No matter which way you cut it, the story of the day is the one that nobody in the press is going to explore too deeply, even if you put a gun to their heads.
It’s the incredible allegation, last night, from the CEO at Hibs, that a “whistle-blower” who ran to The Daily Record to tell a story of how their players broke virus protocols in an Inverness hotel was “from the blue half of Glasgow.”
That story is remarkable, and already the Ibrox fan sites are screaming blue murder and demanding that their club report this conduct to the governing bodies in an effort to have the guy sanctioned.

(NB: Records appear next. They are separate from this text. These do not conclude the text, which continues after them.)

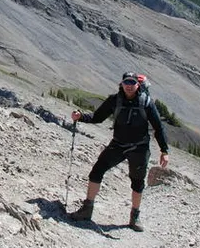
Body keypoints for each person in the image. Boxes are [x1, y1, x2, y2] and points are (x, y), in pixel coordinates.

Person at [67, 71, 170, 231]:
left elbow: (158, 126)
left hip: (139, 148)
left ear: (138, 85)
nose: (129, 86)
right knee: (96, 172)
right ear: (121, 84)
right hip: (119, 144)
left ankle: (134, 217)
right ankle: (87, 210)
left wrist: (164, 150)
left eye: (132, 83)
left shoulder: (146, 102)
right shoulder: (115, 100)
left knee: (137, 183)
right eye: (126, 82)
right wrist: (80, 117)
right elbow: (98, 117)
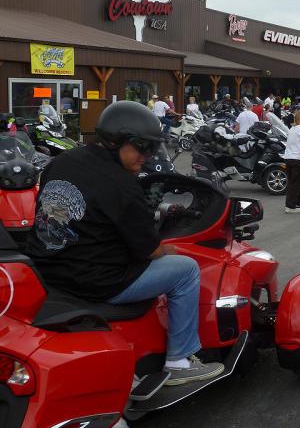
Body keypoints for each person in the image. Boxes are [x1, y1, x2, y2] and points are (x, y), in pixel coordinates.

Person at [23, 101, 224, 385]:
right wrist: (169, 248)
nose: (148, 155)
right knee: (186, 269)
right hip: (98, 282)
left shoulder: (61, 162)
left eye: (153, 148)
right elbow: (150, 250)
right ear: (117, 141)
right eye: (143, 146)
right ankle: (179, 361)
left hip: (47, 272)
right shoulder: (122, 184)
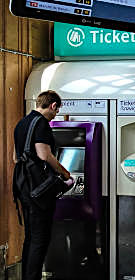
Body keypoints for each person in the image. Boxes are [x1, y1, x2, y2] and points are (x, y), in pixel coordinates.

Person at [12, 90, 73, 280]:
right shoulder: (42, 124)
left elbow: (15, 158)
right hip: (38, 189)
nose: (55, 115)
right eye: (57, 111)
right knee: (40, 238)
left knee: (30, 237)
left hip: (22, 185)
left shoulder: (21, 123)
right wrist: (65, 173)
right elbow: (44, 154)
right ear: (53, 106)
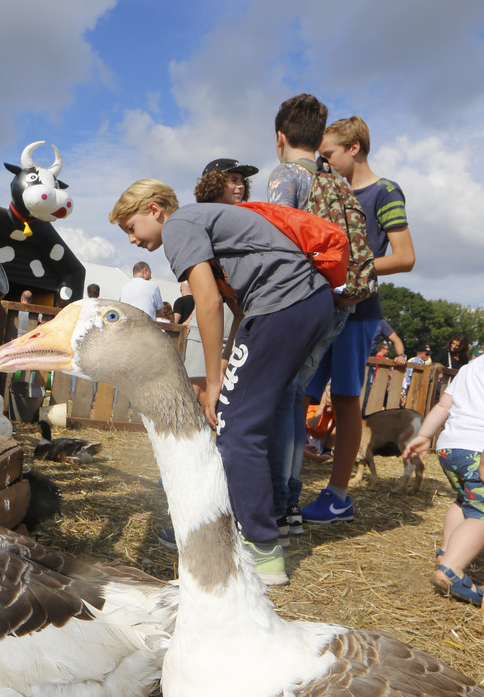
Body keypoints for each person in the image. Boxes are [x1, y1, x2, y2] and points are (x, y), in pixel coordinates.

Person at [109, 179, 335, 584]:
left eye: (131, 227)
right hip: (309, 302)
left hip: (283, 304)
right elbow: (238, 308)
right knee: (252, 416)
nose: (132, 239)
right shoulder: (204, 223)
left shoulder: (179, 226)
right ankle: (269, 522)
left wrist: (214, 380)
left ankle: (260, 549)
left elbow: (209, 303)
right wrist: (229, 362)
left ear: (155, 209)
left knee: (237, 426)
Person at [301, 116, 415, 524]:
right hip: (323, 308)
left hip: (361, 311)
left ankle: (337, 496)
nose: (323, 162)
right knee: (301, 394)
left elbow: (405, 257)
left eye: (328, 154)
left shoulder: (385, 192)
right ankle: (287, 483)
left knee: (347, 399)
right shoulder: (329, 190)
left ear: (354, 148)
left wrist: (349, 271)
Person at [265, 93, 349, 542]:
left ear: (280, 137)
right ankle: (292, 505)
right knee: (296, 395)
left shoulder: (287, 175)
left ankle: (279, 506)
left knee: (282, 396)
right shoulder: (335, 180)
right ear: (318, 139)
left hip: (298, 299)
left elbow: (279, 239)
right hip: (336, 304)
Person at [402, 353, 484, 606]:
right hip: (478, 448)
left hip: (449, 447)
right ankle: (451, 570)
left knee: (464, 500)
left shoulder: (472, 366)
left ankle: (446, 553)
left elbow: (443, 406)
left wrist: (424, 435)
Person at [194, 158, 259, 205]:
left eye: (242, 181)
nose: (241, 186)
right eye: (233, 180)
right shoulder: (199, 216)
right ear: (214, 184)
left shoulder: (249, 216)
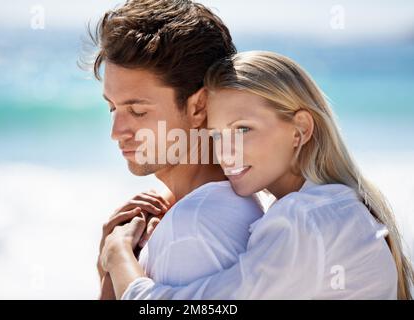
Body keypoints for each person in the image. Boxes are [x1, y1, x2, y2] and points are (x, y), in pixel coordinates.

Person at [101, 51, 414, 299]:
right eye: (218, 135)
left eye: (243, 130)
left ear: (301, 129)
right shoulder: (333, 206)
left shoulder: (305, 220)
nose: (227, 152)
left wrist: (117, 256)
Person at [90, 0, 265, 300]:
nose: (116, 132)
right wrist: (108, 270)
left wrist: (115, 260)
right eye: (112, 108)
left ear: (198, 106)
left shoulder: (191, 227)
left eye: (137, 111)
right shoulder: (228, 200)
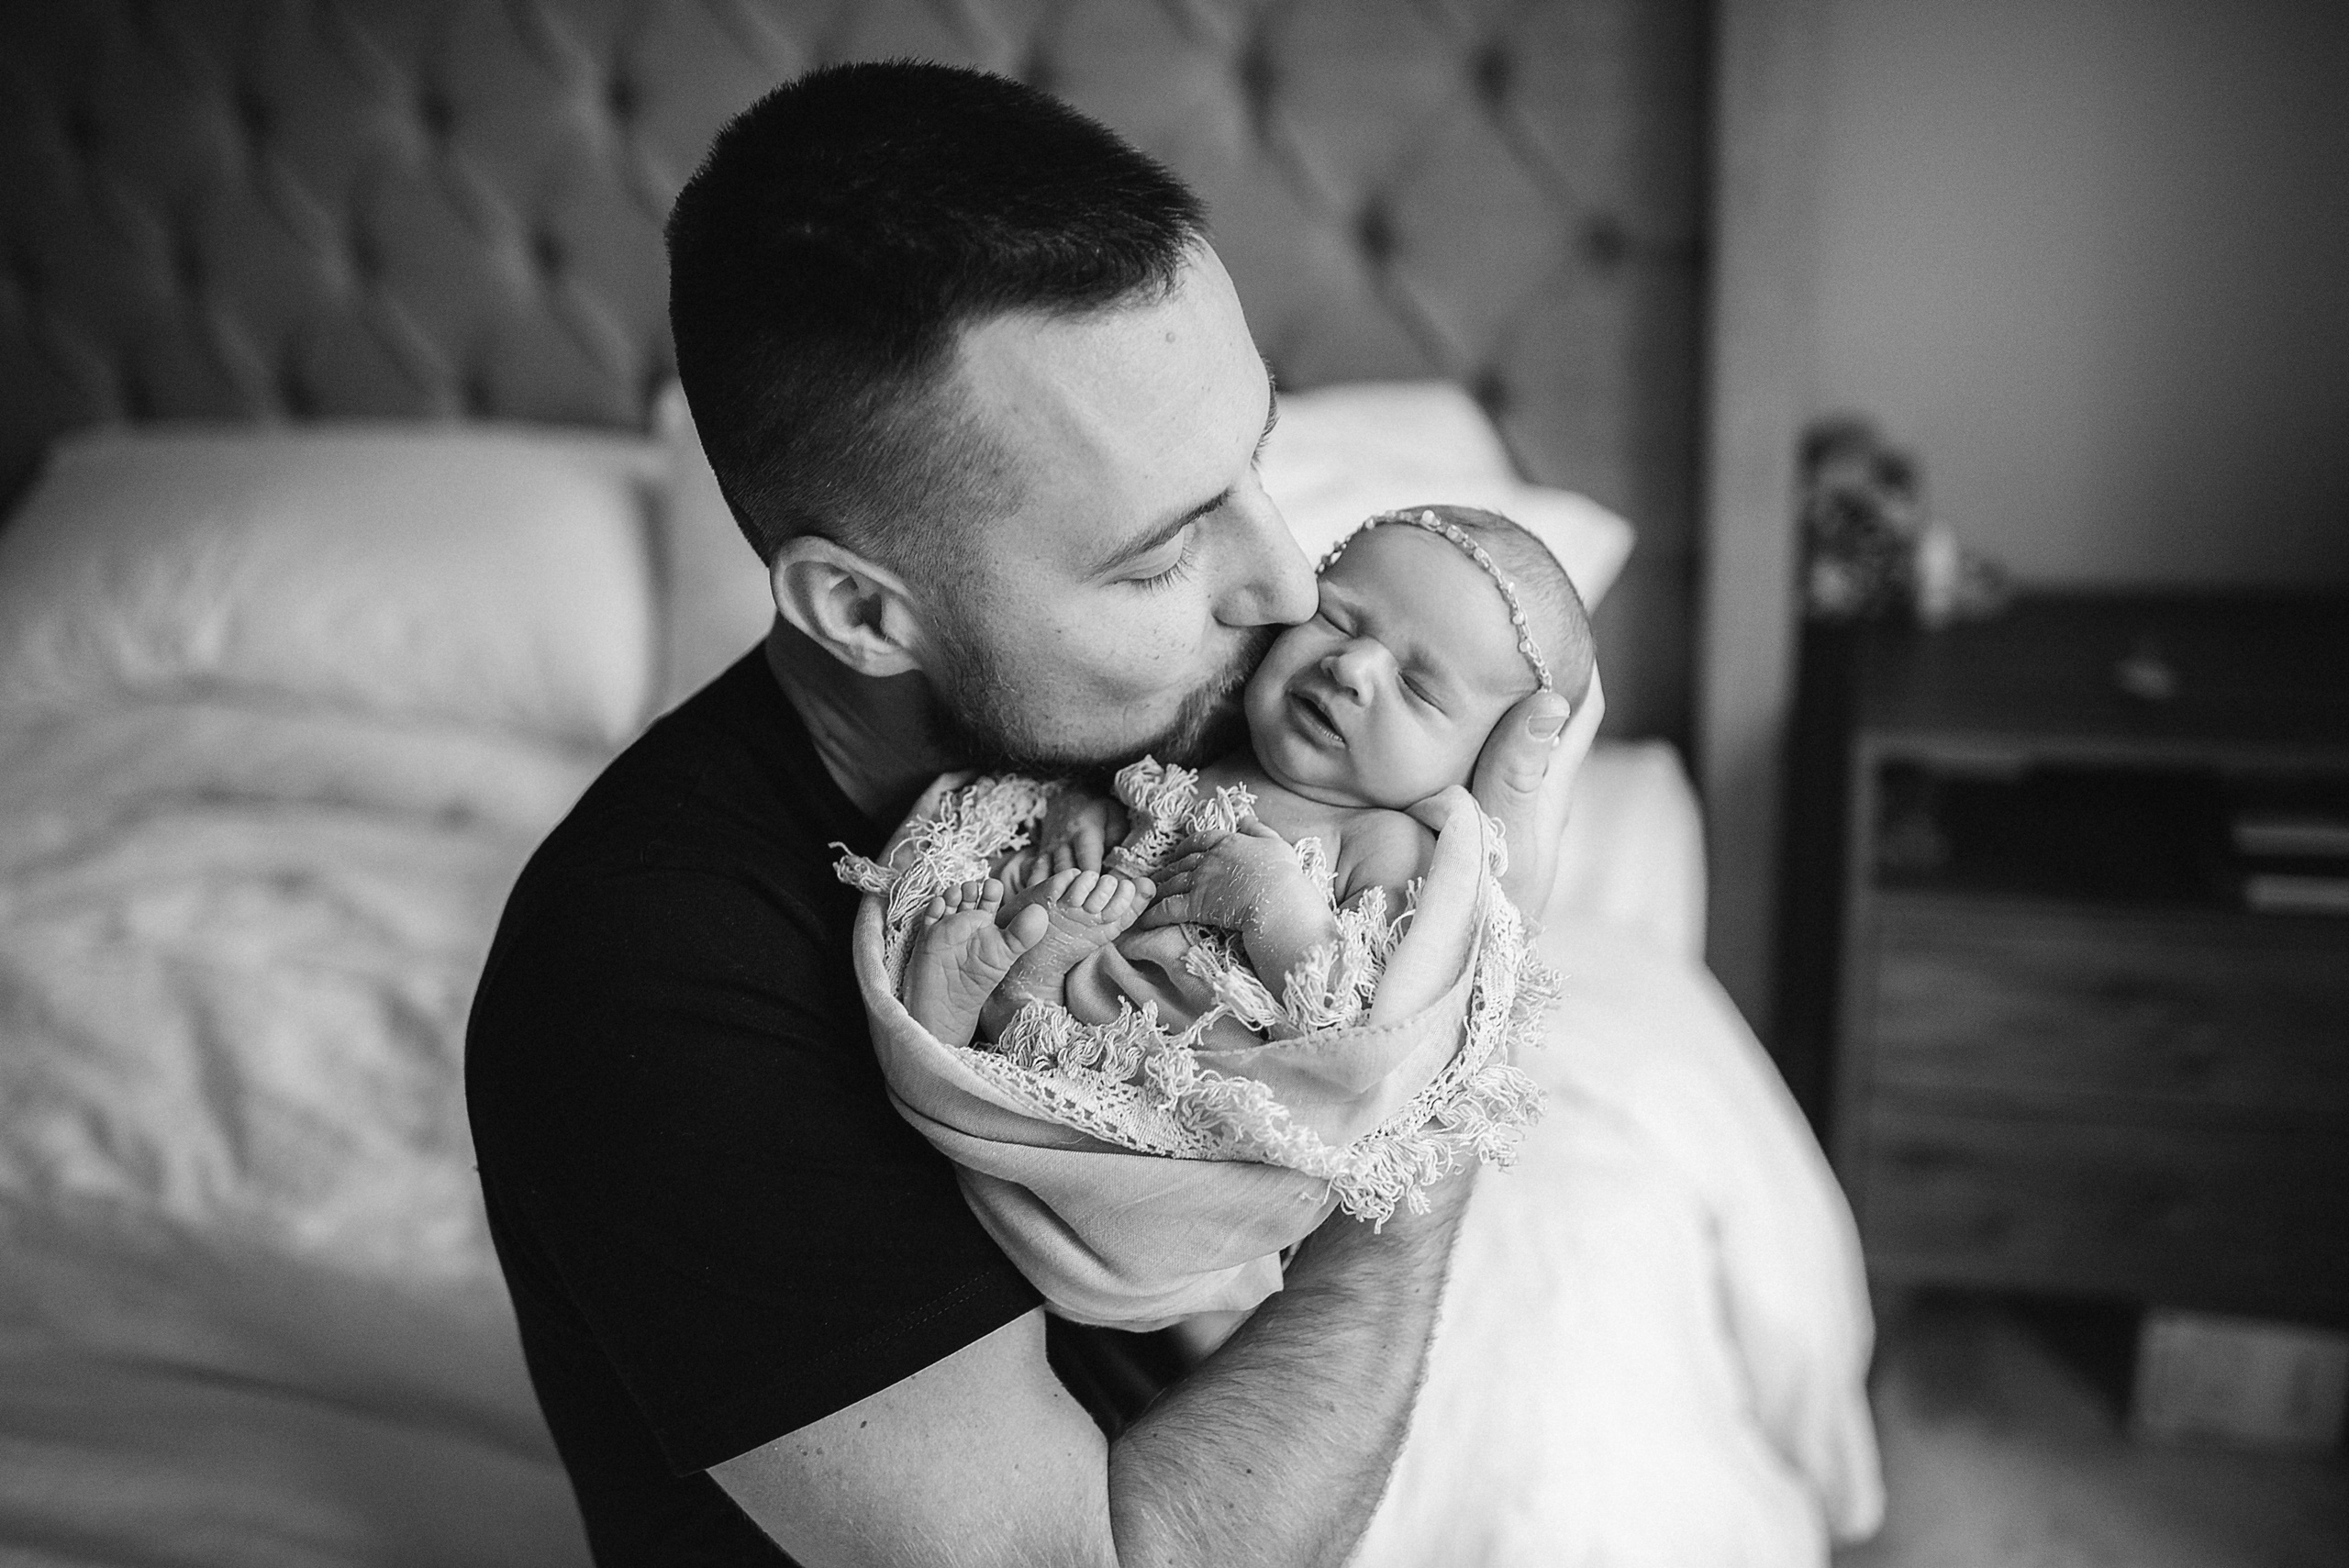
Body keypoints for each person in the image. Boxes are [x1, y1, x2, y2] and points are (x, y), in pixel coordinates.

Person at [464, 61, 1601, 1568]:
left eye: (1255, 464)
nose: (1280, 587)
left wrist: (1466, 909)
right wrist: (1431, 1100)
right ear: (865, 608)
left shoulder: (1231, 742)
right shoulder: (646, 978)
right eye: (1154, 555)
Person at [903, 504, 1595, 1054]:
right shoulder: (1220, 734)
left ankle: (989, 1011)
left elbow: (1362, 1028)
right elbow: (1122, 796)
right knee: (1014, 895)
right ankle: (974, 1011)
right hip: (1090, 979)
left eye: (1417, 687)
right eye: (1337, 618)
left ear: (1478, 761)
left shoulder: (1388, 845)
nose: (1351, 668)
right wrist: (1080, 815)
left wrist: (1273, 905)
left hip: (1193, 1068)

What are they going to do?
Ban him from the director’s box for two games?
I doubt he will care.
I had never heard of this guy before last night; he is worth watching.
I was actually unaware of the details of what he was talking about; they have helpfully been provided by an Ibrox fan site which laid the full story out there.
This guy was so angry at seeing Hibs player walking about unmasked that he couldn’t wait to phone his favourite newspaper.
A Glasgow based paper with a pro-Ibrox slant.
The guy is, apparently, a self-confessed Ibrox fan.
I wonder how many other times he’s been out and seen people without masks on.
A few I’d wager; I certainly have on my own travels and adventures. Perhaps he complained to the hotel staff, but he didn’t call the police although these guys would technically have been breaking the law.
No, he called a national newspaper. And the SPFL.
A concerned citizen?
Perhaps yes, if you were willing to make that argument you could certainly do so, but the Hibs CEO doesn’t think so at all.
He accused the guy of deliberately trying to cause trouble for the club, and of chasing a few headlines for himself.
Of course, I’m not going to do anything of the kind … but the Hibs CEO certainly seems to think that there was a lot more to this than simple civic concern. His suggestion that it was from “the blue half of Glasgow” appears, to me, to be a nod and a wink to the wise.
Maybe I’m crazy.
Maybe I’m seeing things that aren’t really there.
But Hibs next match is against the Ibrox club, in a cup semi-final no less.
If you wanted to swing that one and you had information which could damage Hibs, The Record is who I’d call.
Because if the tabloid rag in question was hoping to do a few favours for its Ibrox brethren (and when are they not?) and they started banging the SFA and the SPFL’s door to take action against Hibs for these alleged offences … well you might as well hand Ibrox that tie.
And you know what else?
They play them again just weeks later … and whilst the bans (probably) wouldn’t extend that far (three matches is what the Aberdeen players got, but critically, Ibrox players were banned for six games and seven games during separate incidents and a ban that length would also take in the league game) it would certainly be disruptive to have so many players effectively not playing competitive football for many weeks.
This is the fishiest of fishy stories.
And I bet we’re not finished with it yet, because Ibrox’s moon-howling PR wing will be hard at work crafting a response to it, doubtless one loaded down with poison and urging that the governing bodies towards and investigation and action.
I’m not going to claim, of course, that there is collusion between the club and this “whistle-blower” but I bet it feels a lot like it to those at Hibs who are trying to sort through this messy situation with no ideal outcome for their club.
I mean, maybe the chief at Hibs is wrong.
Maybe we’re wrong to see a connection between the complaint and their next opponent … but if it looks like it and smells like it, you surely don’t have to taste it to recognise what it is.